----- Provided entries -----

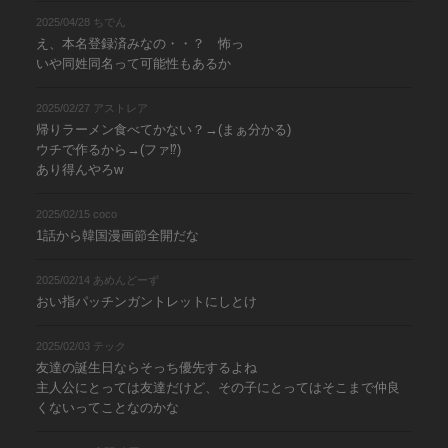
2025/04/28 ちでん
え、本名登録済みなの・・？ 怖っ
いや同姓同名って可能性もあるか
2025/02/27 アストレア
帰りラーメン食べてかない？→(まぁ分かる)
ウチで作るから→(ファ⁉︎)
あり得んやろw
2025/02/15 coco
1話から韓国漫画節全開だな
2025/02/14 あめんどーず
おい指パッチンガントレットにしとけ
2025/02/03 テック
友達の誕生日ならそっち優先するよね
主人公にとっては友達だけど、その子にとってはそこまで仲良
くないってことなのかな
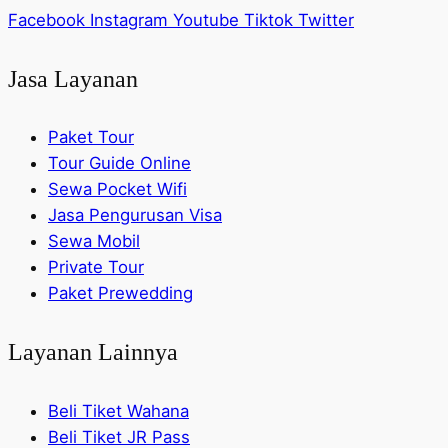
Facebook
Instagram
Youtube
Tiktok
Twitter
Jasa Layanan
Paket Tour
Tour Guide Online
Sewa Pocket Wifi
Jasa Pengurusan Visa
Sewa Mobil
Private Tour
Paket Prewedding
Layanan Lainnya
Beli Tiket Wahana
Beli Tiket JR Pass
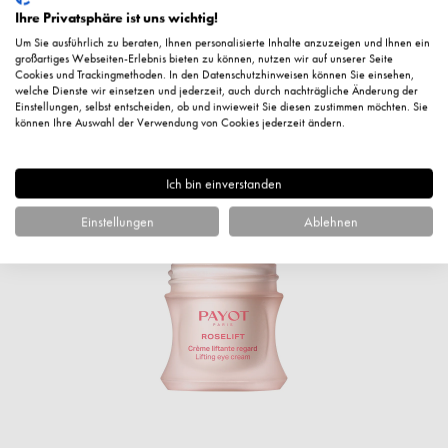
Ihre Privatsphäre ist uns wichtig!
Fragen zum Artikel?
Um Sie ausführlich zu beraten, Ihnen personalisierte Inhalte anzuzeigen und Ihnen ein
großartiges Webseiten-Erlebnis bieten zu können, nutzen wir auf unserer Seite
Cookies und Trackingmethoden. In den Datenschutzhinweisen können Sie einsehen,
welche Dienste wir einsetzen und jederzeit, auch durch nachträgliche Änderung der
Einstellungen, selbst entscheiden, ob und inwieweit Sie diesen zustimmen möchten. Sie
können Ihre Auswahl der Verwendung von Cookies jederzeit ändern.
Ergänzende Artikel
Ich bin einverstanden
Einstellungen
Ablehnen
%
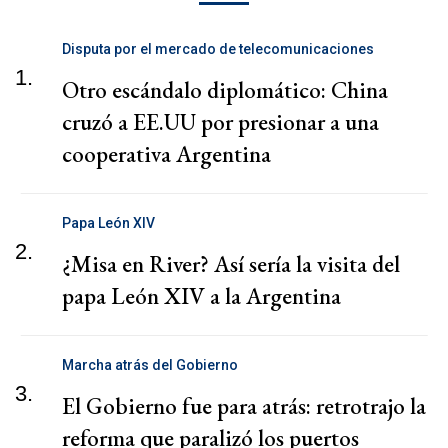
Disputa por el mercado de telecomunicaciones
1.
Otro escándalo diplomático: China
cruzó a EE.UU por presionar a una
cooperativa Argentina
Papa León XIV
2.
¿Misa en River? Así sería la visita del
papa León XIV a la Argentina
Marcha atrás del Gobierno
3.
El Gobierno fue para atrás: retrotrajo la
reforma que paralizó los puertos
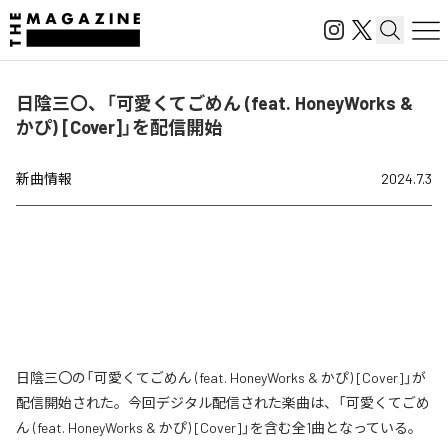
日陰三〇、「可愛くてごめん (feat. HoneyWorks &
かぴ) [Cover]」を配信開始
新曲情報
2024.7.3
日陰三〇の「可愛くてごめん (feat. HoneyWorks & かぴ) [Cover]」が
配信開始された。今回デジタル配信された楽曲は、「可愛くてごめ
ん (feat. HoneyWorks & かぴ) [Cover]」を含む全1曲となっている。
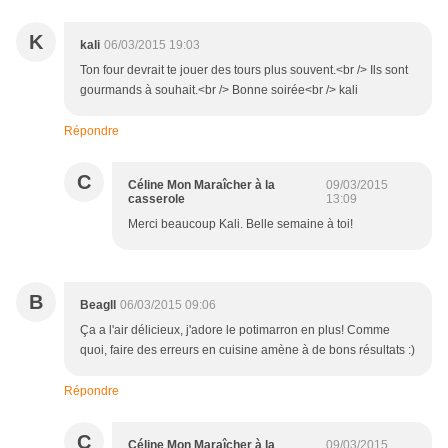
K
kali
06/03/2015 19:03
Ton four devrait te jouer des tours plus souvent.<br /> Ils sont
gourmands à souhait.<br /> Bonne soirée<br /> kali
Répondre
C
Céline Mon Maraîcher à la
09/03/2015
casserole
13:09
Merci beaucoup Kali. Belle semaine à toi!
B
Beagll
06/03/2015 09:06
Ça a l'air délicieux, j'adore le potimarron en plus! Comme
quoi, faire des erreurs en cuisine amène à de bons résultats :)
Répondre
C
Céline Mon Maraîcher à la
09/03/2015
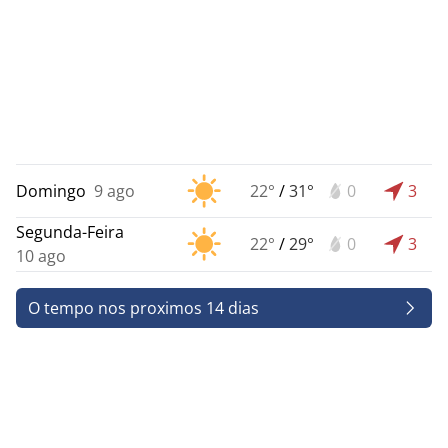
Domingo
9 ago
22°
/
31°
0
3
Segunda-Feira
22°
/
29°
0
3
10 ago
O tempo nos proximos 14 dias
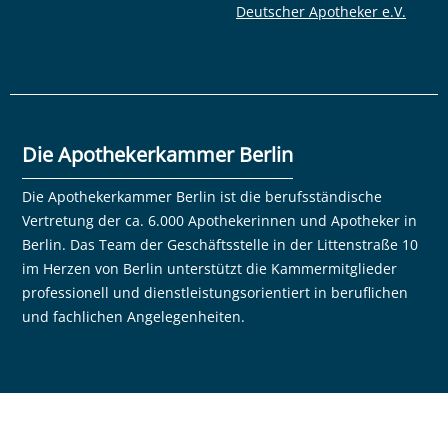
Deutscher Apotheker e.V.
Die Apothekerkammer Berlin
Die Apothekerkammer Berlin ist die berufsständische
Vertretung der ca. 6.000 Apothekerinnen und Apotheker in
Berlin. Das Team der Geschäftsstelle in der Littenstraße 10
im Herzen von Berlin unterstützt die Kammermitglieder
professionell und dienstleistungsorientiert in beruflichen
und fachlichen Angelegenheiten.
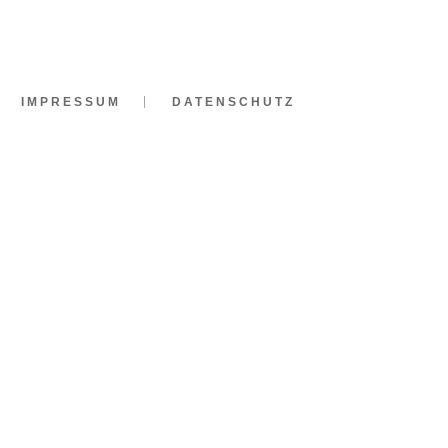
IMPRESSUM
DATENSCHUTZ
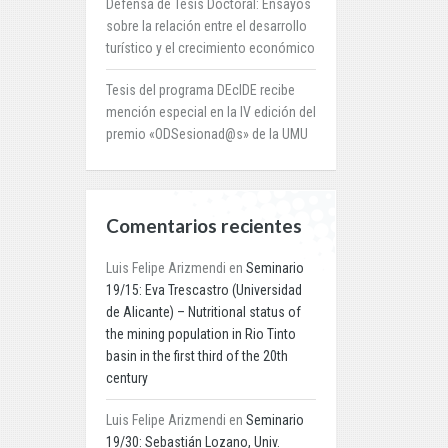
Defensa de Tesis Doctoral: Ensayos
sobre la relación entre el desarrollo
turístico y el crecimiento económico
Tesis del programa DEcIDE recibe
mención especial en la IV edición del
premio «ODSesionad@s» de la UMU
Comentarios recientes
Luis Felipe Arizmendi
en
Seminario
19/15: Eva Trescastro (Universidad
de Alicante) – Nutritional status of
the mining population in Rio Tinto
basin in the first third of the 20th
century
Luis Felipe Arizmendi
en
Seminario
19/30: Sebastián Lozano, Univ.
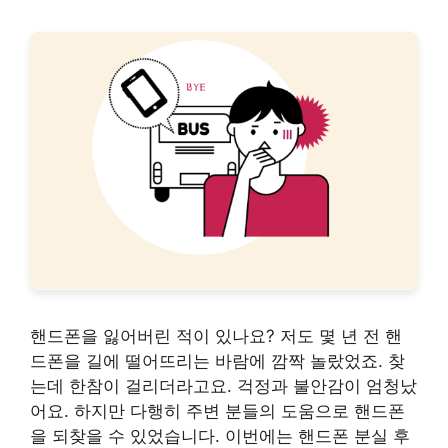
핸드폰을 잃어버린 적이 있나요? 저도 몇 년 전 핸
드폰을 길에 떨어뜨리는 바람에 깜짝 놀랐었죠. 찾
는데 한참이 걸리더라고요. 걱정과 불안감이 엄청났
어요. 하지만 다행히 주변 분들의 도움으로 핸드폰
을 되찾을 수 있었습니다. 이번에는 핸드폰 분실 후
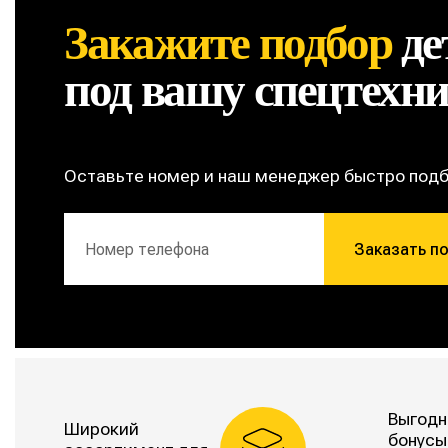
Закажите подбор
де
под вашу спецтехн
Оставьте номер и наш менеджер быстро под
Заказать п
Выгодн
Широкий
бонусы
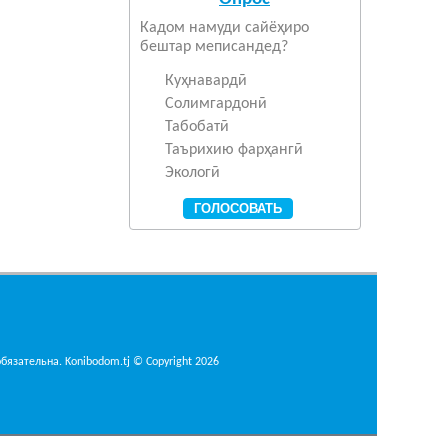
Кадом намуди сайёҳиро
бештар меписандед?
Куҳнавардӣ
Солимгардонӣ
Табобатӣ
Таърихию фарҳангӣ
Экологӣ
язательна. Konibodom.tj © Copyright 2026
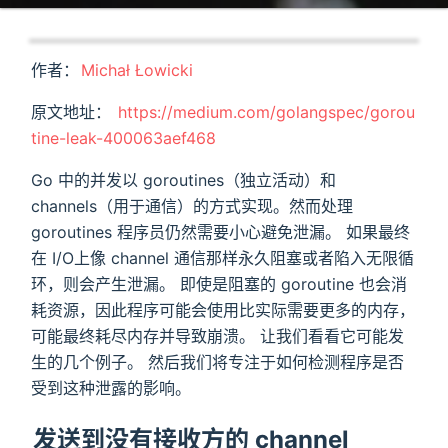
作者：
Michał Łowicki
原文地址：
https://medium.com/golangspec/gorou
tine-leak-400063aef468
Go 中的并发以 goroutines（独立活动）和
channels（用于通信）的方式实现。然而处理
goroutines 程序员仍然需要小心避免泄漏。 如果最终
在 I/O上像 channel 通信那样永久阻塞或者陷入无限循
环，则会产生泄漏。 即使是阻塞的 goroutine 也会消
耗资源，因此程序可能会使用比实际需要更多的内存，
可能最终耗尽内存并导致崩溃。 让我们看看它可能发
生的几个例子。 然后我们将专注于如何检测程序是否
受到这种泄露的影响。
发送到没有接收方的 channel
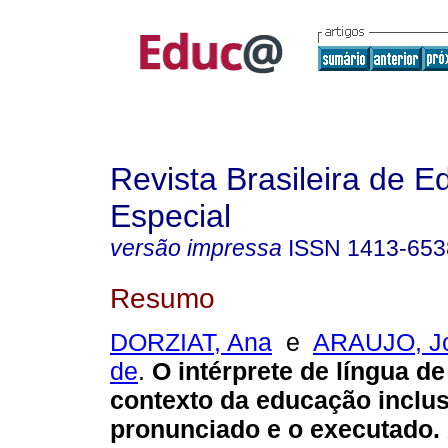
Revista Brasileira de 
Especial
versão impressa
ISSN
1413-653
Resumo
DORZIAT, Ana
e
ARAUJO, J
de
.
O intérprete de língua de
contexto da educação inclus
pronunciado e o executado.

-----

# Goal of the exercise
Each line above gets copied exactly; leave the pictures out.

# Task answer
2025/04/28 ちでん
え、本名登録済みなの・・？ 怖っ
いや同姓同名って可能性もあるか
2025/02/27 アストレア
帰りラーメン食べてかない？→(まぁ分かる)
ウチで作るから→(ファ⁉︎)
あり得んやろw
2025/02/15 coco
1話から韓国漫画節全開だな
2025/02/14 あめんどーず
おい指パッチンガントレットにしとけ
2025/02/03 テック
友達の誕生日ならそっち優先するよね
主人公にとっては友達だけど、その子にとってはそこまで仲良
くないってことなのかな
Facebook
Instagram
Youtube
Tiktok
Twitter
Jasa Layanan
Paket Tour
Tour Guide Online
Sewa Pocket Wifi
Jasa Pengurusan Visa
Sewa Mobil
Private Tour
Paket Prewedding
Layanan Lainnya
Beli Tiket Wahana
Beli Tiket JR Pass
Ihre Privatsphäre ist uns wichtig!
Fragen zum Artikel?
Um Sie ausführlich zu beraten, Ihnen personalisierte Inhalte anzuzeigen und Ihnen ein
großartiges Webseiten-Erlebnis bieten zu können, nutzen wir auf unserer Seite
Cookies und Trackingmethoden. In den Datenschutzhinweisen können Sie einsehen,
welche Dienste wir einsetzen und jederzeit, auch durch nachträgliche Änderung der
Einstellungen, selbst entscheiden, ob und inwieweit Sie diesen zustimmen möchten. Sie
können Ihre Auswahl der Verwendung von Cookies jederzeit ändern.
Ergänzende Artikel
Ich bin einverstanden
Einstellungen
Ablehnen
%
Disputa por el mercado de telecomunicaciones
1.
Otro escándalo diplomático: China
cruzó a EE.UU por presionar a una
cooperativa Argentina
Papa León XIV
2.
¿Misa en River? Así sería la visita del
papa León XIV a la Argentina
Marcha atrás del Gobierno
3.
El Gobierno fue para atrás: retrotrajo la
reforma que paralizó los puertos
日陰三〇、「可愛くてごめん (feat. HoneyWorks &
かぴ) [Cover]」を配信開始
新曲情報
2024.7.3
日陰三〇の「可愛くてごめん (feat. HoneyWorks & かぴ) [Cover]」が
配信開始された。今回デジタル配信された楽曲は、「可愛くてごめ
ん (feat. HoneyWorks & かぴ) [Cover]」を含む全1曲となっている。
K
kali
06/03/2015 19:03
Ton four devrait te jouer des tours plus souvent.<br /> Ils sont
gourmands à souhait.<br /> Bonne soirée<br /> kali
Répondre
C
Céline Mon Maraîcher à la
09/03/2015
casserole
13:09
Merci beaucoup Kali. Belle semaine à toi!
B
Beagll
06/03/2015 09:06
Ça a l'air délicieux, j'adore le potimarron en plus! Comme
quoi, faire des erreurs en cuisine amène à de bons résultats :)
Répondre
C
Céline Mon Maraîcher à la
09/03/2015
Domingo
9 ago
22°
/
31°
0
3
Segunda-Feira
22°
/
29°
0
3
10 ago
O tempo nos proximos 14 dias
Deutscher Apotheker e.V.
Die Apothekerkammer Berlin
Die Apothekerkammer Berlin ist die berufsständische
Vertretung der ca. 6.000 Apothekerinnen und Apotheker in
Berlin. Das Team der Geschäftsstelle in der Littenstraße 10
im Herzen von Berlin unterstützt die Kammermitglieder
professionell und dienstleistungsorientiert in beruflichen
und fachlichen Angelegenheiten.
IMPRESSUM
DATENSCHUTZ
Defensa de Tesis Doctoral: Ensayos
sobre la relación entre el desarrollo
turístico y el crecimiento económico
Tesis del programa DEcIDE recibe
mención especial en la IV edición del
premio «ODSesionad@s» de la UMU
Comentarios recientes
Luis Felipe Arizmendi
en
Seminario
19/15: Eva Trescastro (Universidad
de Alicante) – Nutritional status of
the mining population in Rio Tinto
basin in the first third of the 20th
century
Luis Felipe Arizmendi
en
Seminario
19/30: Sebastián Lozano, Univ.
핸드폰을 잃어버린 적이 있나요? 저도 몇 년 전 핸
드폰을 길에 떨어뜨리는 바람에 깜짝 놀랐었죠. 찾
는데 한참이 걸리더라고요. 걱정과 불안감이 엄청났
어요. 하지만 다행히 주변 분들의 도움으로 핸드폰
을 되찾을 수 있었습니다. 이번에는 핸드폰 분실 후
Закажите подбор
де
под вашу спецтехн
Оставьте номер и наш менеджер быстро под
Заказать п
Выгодн
Широкий
бонусы
Кадом намуди сайёҳиро
бештар меписандед?
Куҳнавардӣ
Солимгардонӣ
Табобатӣ
Таърихию фарҳангӣ
Экологӣ
язательна. Konibodom.tj © Copyright 2026
作者：
Michał Łowicki
原文地址：
https://medium.com/golangspec/gorou
tine-leak-400063aef468
Go 中的并发以 goroutines（独立活动）和
channels（用于通信）的方式实现。然而处理
goroutines 程序员仍然需要小心避免泄漏。 如果最终
在 I/O上像 channel 通信那样永久阻塞或者陷入无限循
环，则会产生泄漏。 即使是阻塞的 goroutine 也会消
耗资源，因此程序可能会使用比实际需要更多的内存，
可能最终耗尽内存并导致崩溃。 让我们看看它可能发
生的几个例子。 然后我们将专注于如何检测程序是否
受到这种泄露的影响。
发送到没有接收方的 channel
Revista Brasileira de 
Especial
versão impressa
ISSN
1413-653
Resumo
DORZIAT, Ana
e
ARAUJO, J
de
.
O intérprete de língua de
contexto da educação inclus
pronunciado e o executado.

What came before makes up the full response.